By U.S. Senator Mark Kirk (R-Ill.)

As Co-Chair of the Senate Great Lakes Task Force, one of my most important jobs in Congress is to protect our Great Lakes, the crown jewel of the Midwest, to ensure our nation’s most precious natural resource is healthy and pristine for generations to come. Today, more than 30 million Americans rely on the Great Lakes for drinking water, recreation, jobs, and commerce. Our lakes are home to more than 3,500 species of plants and animals. Unfortunately, an estimated 24 billion gallons of untreated sewage and storm water, containing industrial wastewater and harmful pathogens, such as E. coli, are dumped into the Great Lakes each year resulting in beach closures and environmental damage throughout the ecosystem. In Illinois, the residents and tourists who enjoy water recreation on Lake Michigan deserve better.

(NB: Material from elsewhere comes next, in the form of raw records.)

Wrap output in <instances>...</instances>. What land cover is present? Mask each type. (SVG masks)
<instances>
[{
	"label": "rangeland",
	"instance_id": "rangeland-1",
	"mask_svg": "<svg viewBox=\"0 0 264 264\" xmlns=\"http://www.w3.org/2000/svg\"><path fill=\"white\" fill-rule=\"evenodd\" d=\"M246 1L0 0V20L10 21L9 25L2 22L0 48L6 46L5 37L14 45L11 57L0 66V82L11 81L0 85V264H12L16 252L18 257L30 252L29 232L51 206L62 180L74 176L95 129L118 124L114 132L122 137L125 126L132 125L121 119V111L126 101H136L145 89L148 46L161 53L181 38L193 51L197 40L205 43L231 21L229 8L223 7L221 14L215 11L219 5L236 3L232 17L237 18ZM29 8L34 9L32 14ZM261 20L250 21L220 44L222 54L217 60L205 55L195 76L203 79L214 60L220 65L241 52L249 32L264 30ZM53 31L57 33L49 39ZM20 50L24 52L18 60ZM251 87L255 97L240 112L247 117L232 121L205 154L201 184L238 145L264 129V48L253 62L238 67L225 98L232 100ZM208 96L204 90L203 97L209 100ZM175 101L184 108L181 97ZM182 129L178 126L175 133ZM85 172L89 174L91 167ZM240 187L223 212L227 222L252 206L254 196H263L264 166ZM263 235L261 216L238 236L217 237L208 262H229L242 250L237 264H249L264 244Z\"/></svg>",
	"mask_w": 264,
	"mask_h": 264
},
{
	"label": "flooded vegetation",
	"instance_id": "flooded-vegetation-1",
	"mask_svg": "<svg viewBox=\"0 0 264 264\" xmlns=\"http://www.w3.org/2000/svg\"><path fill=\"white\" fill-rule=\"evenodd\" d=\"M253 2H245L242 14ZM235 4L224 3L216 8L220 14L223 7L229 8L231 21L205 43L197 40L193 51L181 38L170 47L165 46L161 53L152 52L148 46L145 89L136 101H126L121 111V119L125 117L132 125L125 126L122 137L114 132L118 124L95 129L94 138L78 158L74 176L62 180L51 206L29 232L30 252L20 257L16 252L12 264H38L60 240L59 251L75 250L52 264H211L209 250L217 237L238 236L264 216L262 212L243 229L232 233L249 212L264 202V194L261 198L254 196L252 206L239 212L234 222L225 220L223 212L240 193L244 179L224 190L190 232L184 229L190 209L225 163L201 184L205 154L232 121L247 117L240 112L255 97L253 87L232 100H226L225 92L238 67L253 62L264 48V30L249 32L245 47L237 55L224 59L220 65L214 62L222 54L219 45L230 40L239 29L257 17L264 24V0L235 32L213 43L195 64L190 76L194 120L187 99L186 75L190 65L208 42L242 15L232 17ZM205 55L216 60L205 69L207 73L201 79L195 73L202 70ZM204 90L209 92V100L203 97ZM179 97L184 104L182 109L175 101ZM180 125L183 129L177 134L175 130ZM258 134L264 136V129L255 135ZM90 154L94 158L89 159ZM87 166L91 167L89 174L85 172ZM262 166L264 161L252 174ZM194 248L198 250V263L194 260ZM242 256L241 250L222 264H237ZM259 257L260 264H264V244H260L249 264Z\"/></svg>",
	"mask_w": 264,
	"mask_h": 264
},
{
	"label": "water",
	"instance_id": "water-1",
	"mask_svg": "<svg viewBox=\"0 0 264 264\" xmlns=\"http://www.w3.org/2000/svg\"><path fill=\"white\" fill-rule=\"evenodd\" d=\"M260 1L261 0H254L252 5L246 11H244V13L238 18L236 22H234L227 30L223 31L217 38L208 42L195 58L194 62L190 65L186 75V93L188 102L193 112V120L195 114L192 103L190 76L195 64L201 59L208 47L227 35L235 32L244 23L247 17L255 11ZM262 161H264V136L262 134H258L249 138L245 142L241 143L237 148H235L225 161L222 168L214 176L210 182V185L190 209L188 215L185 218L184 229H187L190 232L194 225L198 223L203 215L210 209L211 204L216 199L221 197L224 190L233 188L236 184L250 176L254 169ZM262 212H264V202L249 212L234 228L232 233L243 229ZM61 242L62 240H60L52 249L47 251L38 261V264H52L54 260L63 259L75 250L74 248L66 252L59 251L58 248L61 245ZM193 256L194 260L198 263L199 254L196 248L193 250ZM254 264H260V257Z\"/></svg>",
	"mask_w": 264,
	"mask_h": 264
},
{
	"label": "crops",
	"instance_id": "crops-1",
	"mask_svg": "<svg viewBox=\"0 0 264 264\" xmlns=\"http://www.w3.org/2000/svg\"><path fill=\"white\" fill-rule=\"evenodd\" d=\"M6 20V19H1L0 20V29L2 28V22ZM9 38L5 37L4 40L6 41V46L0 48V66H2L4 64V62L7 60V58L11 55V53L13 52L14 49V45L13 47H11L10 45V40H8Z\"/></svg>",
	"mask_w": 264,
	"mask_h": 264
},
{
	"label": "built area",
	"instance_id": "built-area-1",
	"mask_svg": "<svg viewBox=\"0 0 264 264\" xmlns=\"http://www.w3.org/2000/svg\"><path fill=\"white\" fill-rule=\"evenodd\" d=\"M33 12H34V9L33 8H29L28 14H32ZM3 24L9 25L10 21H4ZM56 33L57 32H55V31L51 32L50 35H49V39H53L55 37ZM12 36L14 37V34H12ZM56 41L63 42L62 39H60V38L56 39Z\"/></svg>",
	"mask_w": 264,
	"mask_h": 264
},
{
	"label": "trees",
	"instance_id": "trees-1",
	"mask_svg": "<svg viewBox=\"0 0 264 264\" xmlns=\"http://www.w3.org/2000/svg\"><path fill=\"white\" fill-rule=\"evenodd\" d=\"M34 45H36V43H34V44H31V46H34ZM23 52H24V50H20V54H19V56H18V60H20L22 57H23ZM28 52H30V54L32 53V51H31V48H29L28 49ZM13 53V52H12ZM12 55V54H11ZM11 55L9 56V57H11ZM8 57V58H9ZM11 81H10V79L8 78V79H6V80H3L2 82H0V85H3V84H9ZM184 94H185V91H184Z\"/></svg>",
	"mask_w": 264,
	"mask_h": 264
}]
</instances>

That is why I authored a law enacted last December to ensure the public is informed immediately and every time untreated sewage is dumped into our water, putting the public health of our citizens at risk. I worked hard to include these notice requirements in the Consolidated Appropriations Act of 2016, P.L. 114-113, where I also secured $300 million for the Great Lakes Restoration Initiative to address toxic hot spots, run-off pollution, and invasive species like Asian Carp. Now, I am working to ensure my sewage notice requirements are as strong as possible to protect the largest freshwater source of drinking water in the world and build the support necessary to ban the practice of dumping untreated sewage altogether.

In September, I testified at an EPA hearing to ensure the Kirk law results in provisions that will enhance transparency and public awareness surrounding sewage overflow events and give individuals, businesses, and local municipal planners the tools they need to protect public health and ensure that beach closures and advisories reflect the most accurate and up-to-date information. While improving public awareness, we must ensure resources are available to address the issue at the local level. Currently, treatment works within our communities are pouring untreated sewage into the Great Lakes because our nation’s water infrastructure is outdated, deteriorating, and in need of reinvestment. As a member of the Senate Appropriations Committee, I worked to secure more than $2.3 billion to address water infrastructure needs, $350 million above the Administration’s request, in the Interior Appropriations bill for fiscal year 2017, which passed the full Committee on Appropriations in June, and will fight to ensure it is included in conferenced bill at the end of the year.

Protecting the source of drinking water for millions of Americans and the economic vitality of our region from the impacts of sewage pollution, requires local, state, and federal participation and the first step is public education and support. All Americans in Illinois and throughout the Great Lakes basin should be informed each and every time untreated sewage pours into our water. I am committed to improving water quality, wastewater infrastructure, and ensuring our existing federal policies effectively prevent the negative impacts of sewage pollution on the Great Lakes ecosystem. Together we can protect Lake Michigan and the Great Lakes for future generations to enjoy.